Rewrite the lines of each item below, replacing "scientific name" with "binomial name" wherever it occurs and keeping everything else the same. Leave the pictures out of your answer.

******

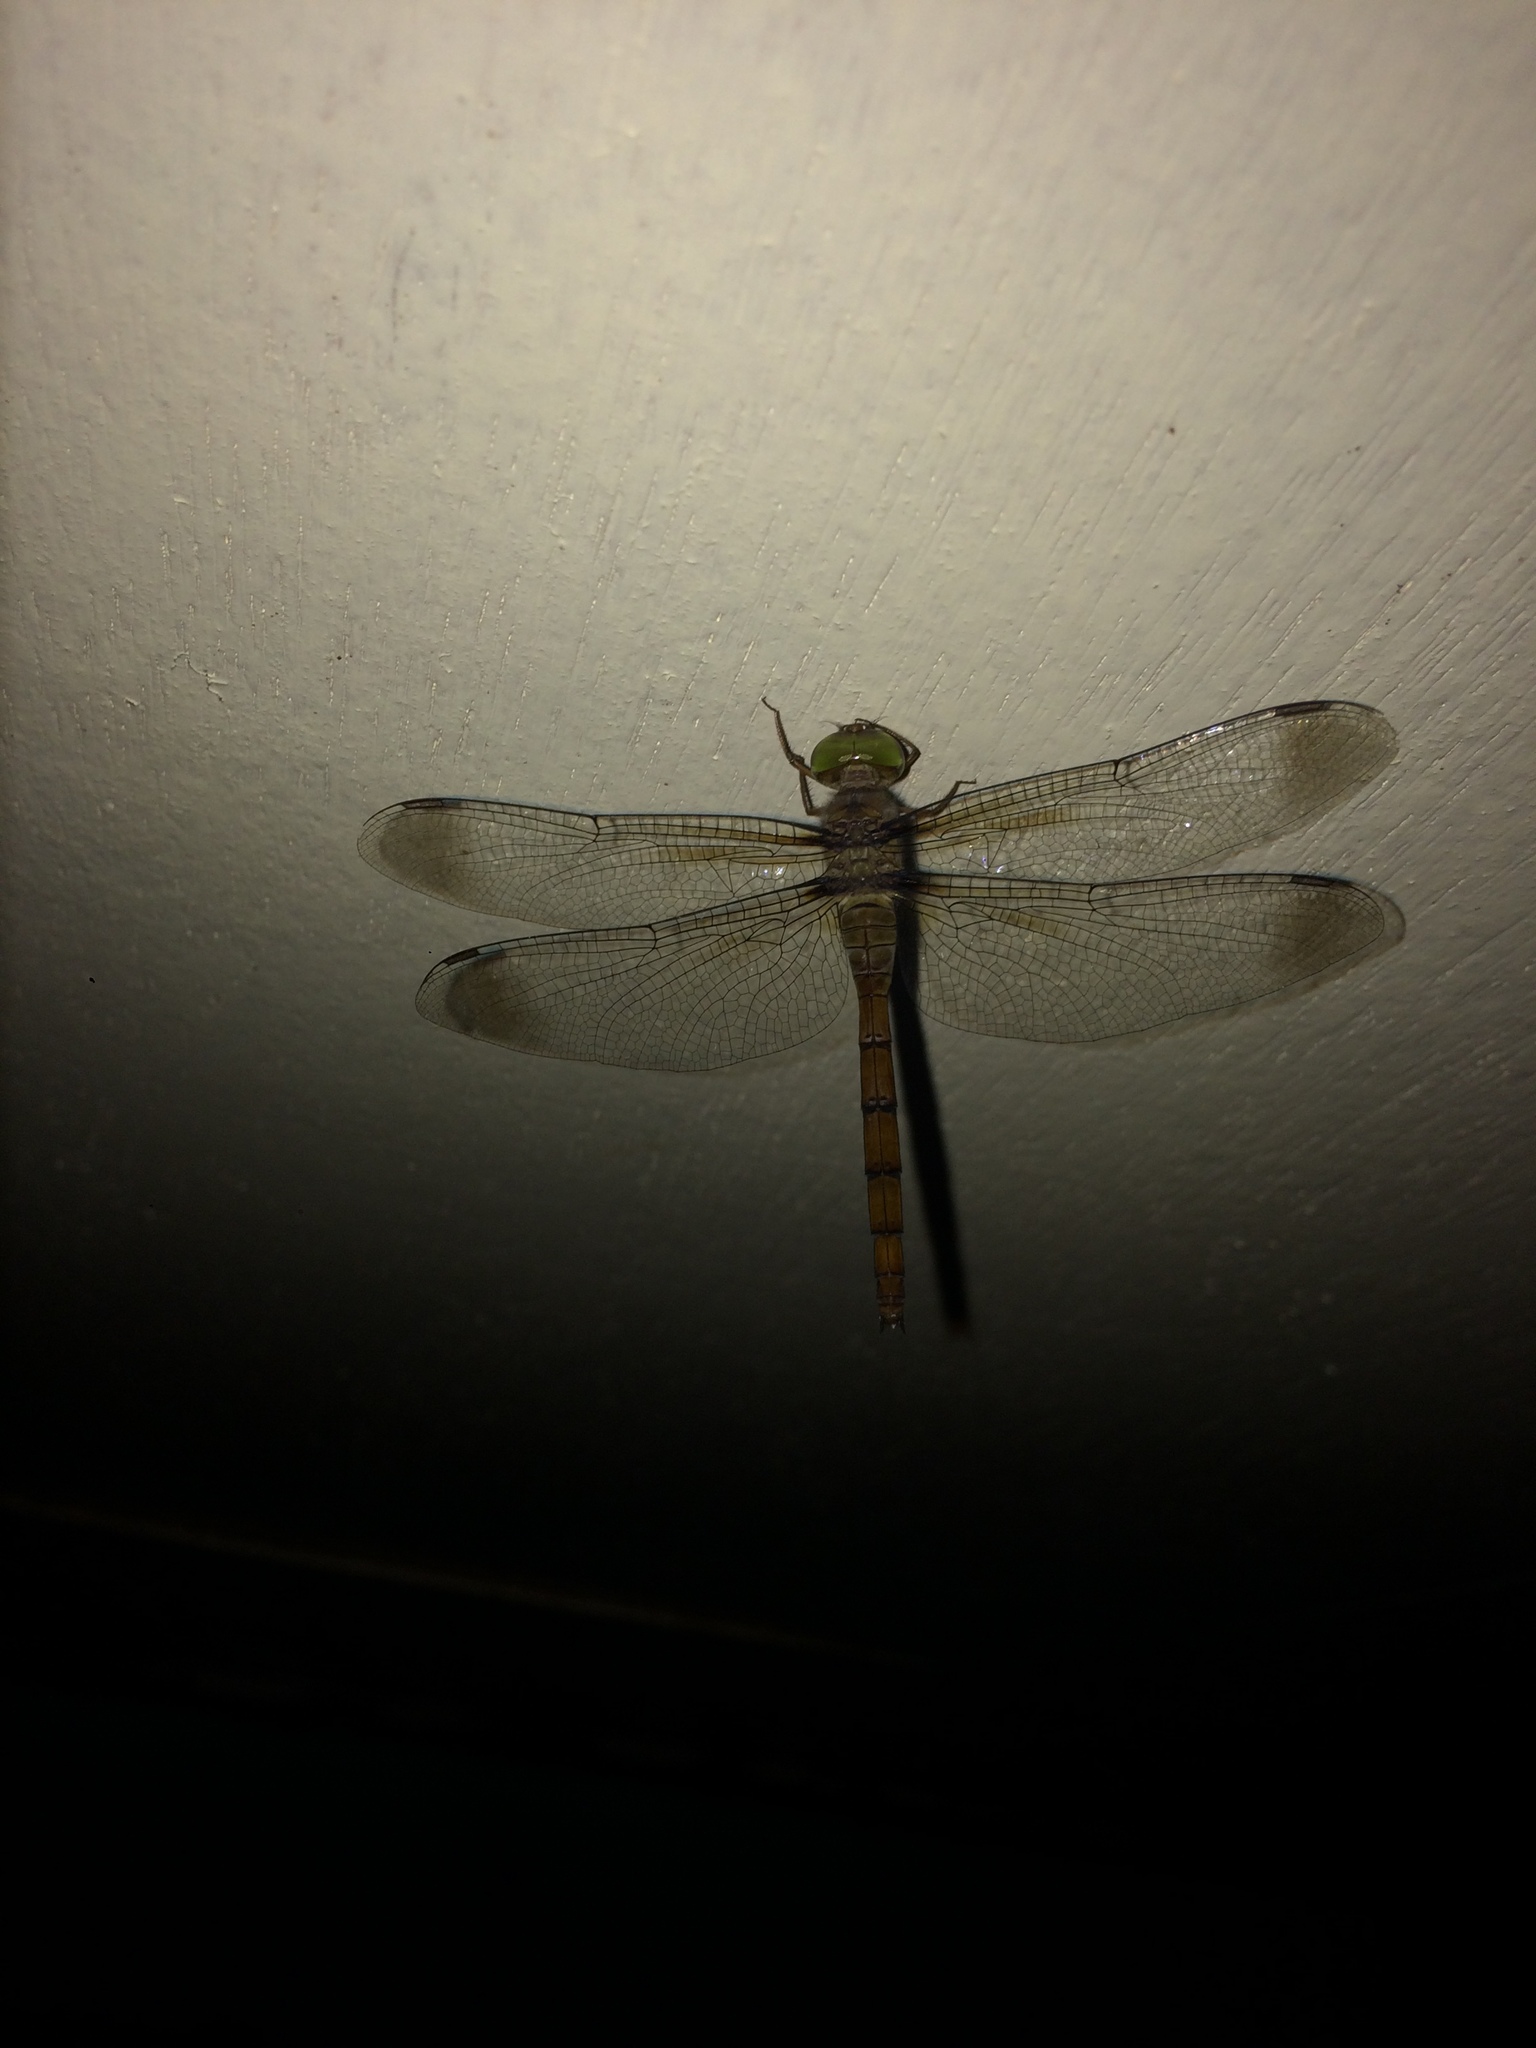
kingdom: Animalia
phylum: Arthropoda
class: Insecta
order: Odonata
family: Libellulidae
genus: Zyxomma
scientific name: Zyxomma obtusum
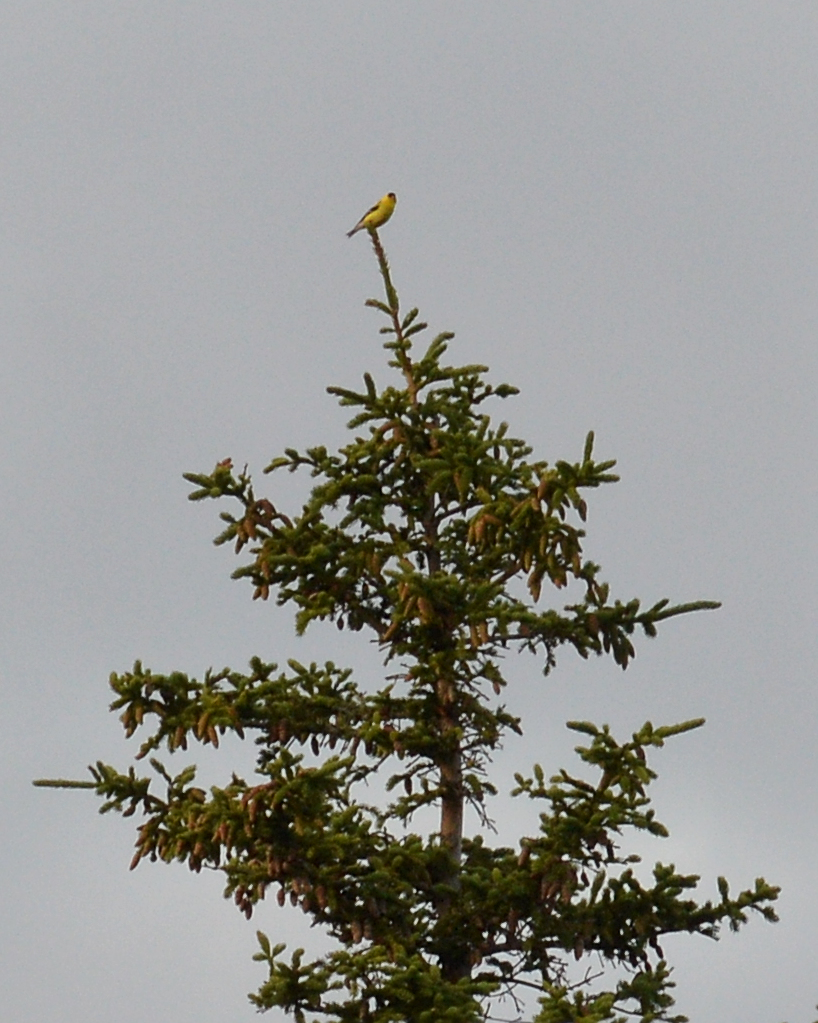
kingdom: Animalia
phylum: Chordata
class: Aves
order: Passeriformes
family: Fringillidae
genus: Spinus
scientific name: Spinus tristis
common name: American goldfinch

******

#### [Answer below]
kingdom: Animalia
phylum: Arthropoda
class: Insecta
order: Odonata
family: Libellulidae
genus: Zyxomma
binomial name: Zyxomma obtusum
kingdom: Animalia
phylum: Chordata
class: Aves
order: Passeriformes
family: Fringillidae
genus: Spinus
binomial name: Spinus tristis
common name: American goldfinch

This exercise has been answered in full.